Elite Attraction: Supercar Sharing’s® Market Impact

Launched in 2021 and headquartered in Zurich, Switzerland, Supercar Sharing AG has swiftly risen as a dominant player in the luxury car-sharing and tourism industry across Europe. Boasting a prestigious client list of celebrities and eminent business figures, the firm is gearing up for worldwide growth. This expansion strategy includes forming franchise partnerships and inaugurating a flagship showroom along with a car storage facility in Dubai. A new branch in Mallorca is also on the cards for 2024, aiming to further penetrate and serve the upscale tourism sector.

Since its inception, Supercar Sharing has garnered over 1000 members within the sports car arena and has amassed order values exceeding 8 million CHF. Notably, the company has introduced an exclusive co-ownership scheme for the Bugatti Chiron Sport, a significant achievement in the sharing economy’s co-ownership domain.

Supercar Sharing® is set on becoming a lasting leader and standard-bearer in the luxury sharing market. The company’s forward-looking strategy includes the launch of 30 additional franchise locations over the next five years and an expansion of their luxury vehicle and supercar fleet to more than 200.

Innovative Co-Ownership Model: A New Era of Luxury and Efficiency

Supercar Sharing’s unique selling proposition is its Supercar Co-Ownership System®. This proprietary system offers international clients the opportunity to buy ownership shares in, for instance, Swiss-registered vehicles, ranging from a minimum 10% stake to full ownership.

Co-owners enjoy not just usage rights but also voting and participation privileges for their chosen vehicle. This pioneering model offers multiple advantages:

  • Cost Distribution: The co-ownership model divides the costs of acquiring and maintaining luxury vehicles among a select group of car enthusiasts, making high-end vehicles more accessible and financially efficient.
  • Expert Vehicle Management: The company handles all aspects of vehicle management, including maintenance and insurance, at its various locations, offering co-owners a hassle-free experience.
  • Long-term Cost Efficiency: Co-ownership emerges as a more economically viable and sustainable choice compared to individual purchases, leases, or rentals of vehicles.
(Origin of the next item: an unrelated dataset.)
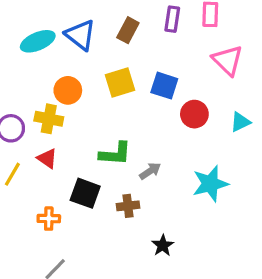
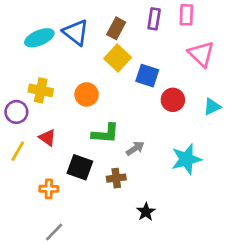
yellow square: (120, 82) -> (118, 58), moved, turned -30
orange circle: (68, 90) -> (87, 94), moved
yellow cross: (49, 119) -> (41, 90), moved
Supercar Sharing holds brand rights in 31 nations and generates revenue through various channels, including co-ownership, vehicle buying and selling, membership fees, vehicle rentals, and franchise partnerships.

Deivis H. Valdes, founder and CEO of the Supercar Sharing Group, is optimistic about the company’s trajectory: “We are proud of the growth and acceptance of our brand in the luxury car-sharing and tourism market so far. With our planned expansion and focus on franchise partnerships, we are confident that Supercar Sharing® will set the standard for the future of luxury sharing on a global scale.”

Deivis H. Valdes and Joschua Ammann, the two principal shareholders of Supercar Sharing AG, are actively seeking franchise partners to propel their successful model to a global scale.